(Stored data entries)
╔══
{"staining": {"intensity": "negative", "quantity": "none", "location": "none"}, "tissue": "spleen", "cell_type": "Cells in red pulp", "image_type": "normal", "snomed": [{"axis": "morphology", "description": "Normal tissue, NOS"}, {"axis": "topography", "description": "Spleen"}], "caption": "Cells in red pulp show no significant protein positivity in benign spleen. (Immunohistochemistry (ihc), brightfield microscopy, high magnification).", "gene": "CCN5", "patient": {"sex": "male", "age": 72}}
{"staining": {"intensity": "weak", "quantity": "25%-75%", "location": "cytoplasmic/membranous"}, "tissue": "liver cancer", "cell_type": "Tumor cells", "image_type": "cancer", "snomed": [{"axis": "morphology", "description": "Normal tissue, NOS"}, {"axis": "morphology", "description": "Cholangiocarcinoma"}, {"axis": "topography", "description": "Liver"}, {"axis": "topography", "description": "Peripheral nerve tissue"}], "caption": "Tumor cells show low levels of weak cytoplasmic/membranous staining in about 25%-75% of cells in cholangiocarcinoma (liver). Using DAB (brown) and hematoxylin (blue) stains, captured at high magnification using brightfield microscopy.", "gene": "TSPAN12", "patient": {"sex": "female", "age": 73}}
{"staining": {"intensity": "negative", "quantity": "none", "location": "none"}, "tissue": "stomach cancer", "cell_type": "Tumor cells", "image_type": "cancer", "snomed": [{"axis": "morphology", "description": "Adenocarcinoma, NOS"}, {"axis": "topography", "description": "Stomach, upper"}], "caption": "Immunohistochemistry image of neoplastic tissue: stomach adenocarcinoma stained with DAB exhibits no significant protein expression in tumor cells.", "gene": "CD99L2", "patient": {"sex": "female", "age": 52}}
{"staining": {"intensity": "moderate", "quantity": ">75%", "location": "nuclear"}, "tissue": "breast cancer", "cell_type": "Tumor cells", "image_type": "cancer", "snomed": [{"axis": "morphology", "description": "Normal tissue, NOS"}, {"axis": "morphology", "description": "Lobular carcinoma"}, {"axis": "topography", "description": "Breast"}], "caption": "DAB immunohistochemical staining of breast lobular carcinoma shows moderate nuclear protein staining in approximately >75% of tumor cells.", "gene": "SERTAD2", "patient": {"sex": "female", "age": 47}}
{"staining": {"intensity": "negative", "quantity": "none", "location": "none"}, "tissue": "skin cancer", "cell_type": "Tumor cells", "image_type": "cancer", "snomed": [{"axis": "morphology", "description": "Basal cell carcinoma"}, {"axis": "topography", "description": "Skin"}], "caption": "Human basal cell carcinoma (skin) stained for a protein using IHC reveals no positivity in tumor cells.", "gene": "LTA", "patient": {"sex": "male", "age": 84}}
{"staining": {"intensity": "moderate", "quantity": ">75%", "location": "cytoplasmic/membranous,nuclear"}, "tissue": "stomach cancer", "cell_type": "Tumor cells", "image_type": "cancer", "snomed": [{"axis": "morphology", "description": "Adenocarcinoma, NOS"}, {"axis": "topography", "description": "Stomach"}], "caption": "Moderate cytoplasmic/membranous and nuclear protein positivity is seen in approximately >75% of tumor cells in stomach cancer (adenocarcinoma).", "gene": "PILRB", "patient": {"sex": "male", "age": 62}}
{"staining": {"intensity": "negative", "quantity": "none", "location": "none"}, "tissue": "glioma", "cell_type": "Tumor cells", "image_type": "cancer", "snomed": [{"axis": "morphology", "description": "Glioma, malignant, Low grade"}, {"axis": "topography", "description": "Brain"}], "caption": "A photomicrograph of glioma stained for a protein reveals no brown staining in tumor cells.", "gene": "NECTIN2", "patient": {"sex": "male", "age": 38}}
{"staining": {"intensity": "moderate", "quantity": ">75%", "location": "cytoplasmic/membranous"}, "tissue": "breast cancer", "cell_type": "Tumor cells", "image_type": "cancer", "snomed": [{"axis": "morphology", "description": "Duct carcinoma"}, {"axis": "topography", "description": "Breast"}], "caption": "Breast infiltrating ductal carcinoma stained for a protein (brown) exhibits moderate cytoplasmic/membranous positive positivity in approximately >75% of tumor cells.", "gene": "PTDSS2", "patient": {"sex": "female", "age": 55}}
╚══
**WHAT YOU HAVE TO DO**
Show each line in the data where the string "significant" appears.

**SOLUTION TO THIS PROBLEM**
{"staining": {"intensity": "negative", "quantity": "none", "location": "none"}, "tissue": "spleen", "cell_type": "Cells in red pulp", "image_type": "normal", "snomed": [{"axis": "morphology", "description": "Normal tissue, NOS"}, {"axis": "topography", "description": "Spleen"}], "caption": "Cells in red pulp show no significant protein positivity in benign spleen. (Immunohistochemistry (ihc), brightfield microscopy, high magnification).", "gene": "CCN5", "patient": {"sex": "male", "age": 72}}
{"staining": {"intensity": "negative", "quantity": "none", "location": "none"}, "tissue": "stomach cancer", "cell_type": "Tumor cells", "image_type": "cancer", "snomed": [{"axis": "morphology", "description": "Adenocarcinoma, NOS"}, {"axis": "topography", "description": "Stomach, upper"}], "caption": "Immunohistochemistry image of neoplastic tissue: stomach adenocarcinoma stained with DAB exhibits no significant protein expression in tumor cells.", "gene": "CD99L2", "patient": {"sex": "female", "age": 52}}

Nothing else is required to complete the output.